What is the difference between a regular generator and an async generator?

A regular generator uses yield and is consumed with a for loop. An async generator uses async def and yield, and is consumed with an async for loop. The key difference is that async generators can contain await expressions, allowing them to perform async I/O between yields. Each iteration of an async for loop implicitly awaits the next value. Async generators are useful when you need to stream data from an async source like a database cursor, a paginated API, or a WebSocket.

Can I use list comprehensions with async generators?

Not directly, but Python 3.6+ supports async comprehensions: you can write [x async for x in async_gen()] inside an async def function. However, an async list comprehension still collects all values into memory. For memory efficiency with large async streams, use an async generator pipeline or async generator expressions (introduced in Python 3.6). Remember that async comprehensions can only appear inside async def functions.

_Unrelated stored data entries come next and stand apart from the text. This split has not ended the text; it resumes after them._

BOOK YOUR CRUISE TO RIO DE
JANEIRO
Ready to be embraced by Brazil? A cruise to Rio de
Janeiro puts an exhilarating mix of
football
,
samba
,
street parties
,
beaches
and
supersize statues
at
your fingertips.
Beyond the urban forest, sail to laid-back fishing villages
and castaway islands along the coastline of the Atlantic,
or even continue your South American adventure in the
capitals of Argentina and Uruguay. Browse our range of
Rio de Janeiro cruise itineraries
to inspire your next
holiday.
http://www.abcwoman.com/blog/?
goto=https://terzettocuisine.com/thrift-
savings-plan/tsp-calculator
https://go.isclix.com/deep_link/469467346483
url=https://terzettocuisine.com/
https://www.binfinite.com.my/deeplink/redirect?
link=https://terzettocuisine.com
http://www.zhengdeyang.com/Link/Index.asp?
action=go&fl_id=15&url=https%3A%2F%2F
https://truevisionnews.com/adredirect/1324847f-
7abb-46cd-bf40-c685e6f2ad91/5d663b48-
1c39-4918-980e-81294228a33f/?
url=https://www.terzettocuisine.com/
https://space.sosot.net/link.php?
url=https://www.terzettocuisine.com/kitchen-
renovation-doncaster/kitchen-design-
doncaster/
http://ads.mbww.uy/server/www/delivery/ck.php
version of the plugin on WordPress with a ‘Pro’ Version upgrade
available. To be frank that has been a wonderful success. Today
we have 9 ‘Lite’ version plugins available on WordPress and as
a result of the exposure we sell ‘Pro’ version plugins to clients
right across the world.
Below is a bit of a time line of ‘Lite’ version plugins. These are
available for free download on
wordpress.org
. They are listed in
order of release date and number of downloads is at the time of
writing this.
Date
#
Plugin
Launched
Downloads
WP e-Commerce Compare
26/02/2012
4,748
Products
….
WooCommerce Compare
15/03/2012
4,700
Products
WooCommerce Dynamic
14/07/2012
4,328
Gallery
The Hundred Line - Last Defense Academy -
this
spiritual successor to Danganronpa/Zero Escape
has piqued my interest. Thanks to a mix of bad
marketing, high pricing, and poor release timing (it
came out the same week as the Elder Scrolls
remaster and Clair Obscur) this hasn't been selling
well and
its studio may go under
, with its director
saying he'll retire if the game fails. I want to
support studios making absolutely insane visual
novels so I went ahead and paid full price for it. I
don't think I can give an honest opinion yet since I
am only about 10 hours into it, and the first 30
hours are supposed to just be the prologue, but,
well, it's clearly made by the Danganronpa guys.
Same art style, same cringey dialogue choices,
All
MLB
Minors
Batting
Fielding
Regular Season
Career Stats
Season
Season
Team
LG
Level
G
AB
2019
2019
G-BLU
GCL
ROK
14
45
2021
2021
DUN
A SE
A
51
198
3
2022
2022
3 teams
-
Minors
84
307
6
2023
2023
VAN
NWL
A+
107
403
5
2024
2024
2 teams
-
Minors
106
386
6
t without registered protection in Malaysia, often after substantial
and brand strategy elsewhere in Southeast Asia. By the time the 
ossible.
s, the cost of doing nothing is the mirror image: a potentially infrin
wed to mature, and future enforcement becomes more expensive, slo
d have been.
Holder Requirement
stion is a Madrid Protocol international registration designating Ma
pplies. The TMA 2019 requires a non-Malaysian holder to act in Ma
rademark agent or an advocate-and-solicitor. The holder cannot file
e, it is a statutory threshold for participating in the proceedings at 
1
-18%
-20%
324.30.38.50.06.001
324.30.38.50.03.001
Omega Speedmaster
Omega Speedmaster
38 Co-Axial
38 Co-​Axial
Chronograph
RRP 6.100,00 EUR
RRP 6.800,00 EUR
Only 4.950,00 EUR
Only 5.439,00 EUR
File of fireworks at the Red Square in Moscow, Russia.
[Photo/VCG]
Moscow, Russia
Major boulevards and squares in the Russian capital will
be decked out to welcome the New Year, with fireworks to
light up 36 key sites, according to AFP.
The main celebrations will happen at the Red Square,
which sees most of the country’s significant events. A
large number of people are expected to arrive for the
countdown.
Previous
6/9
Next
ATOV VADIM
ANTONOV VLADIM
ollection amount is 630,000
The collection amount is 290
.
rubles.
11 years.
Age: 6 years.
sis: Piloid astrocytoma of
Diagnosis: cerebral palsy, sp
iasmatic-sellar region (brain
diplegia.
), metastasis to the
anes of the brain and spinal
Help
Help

When should I use an async iterator vs a regular iterator that wraps async code?

Use an async iterator when the data source itself is async, such as reading from an async database driver, consuming a message queue, or iterating over paginated API responses. If the data is already in memory or can be loaded synchronously, a regular iterator is simpler and avoids the overhead of async iteration. Do not wrap synchronous data in an async iterator just to use it in async code; use a regular iterator instead.

Conclusion

Async iterators and generators bring the lazy evaluation and memory efficiency of Python's iteration model into async code. async for replaces for when the data source is async. async yield replaces yield when the generator needs to await I/O between values. Async comprehensions give you the same concise syntax for building lists, dicts, and sets from async streams. Together, these tools let you build streaming pipelines that process data as it arrives without blocking the event loop.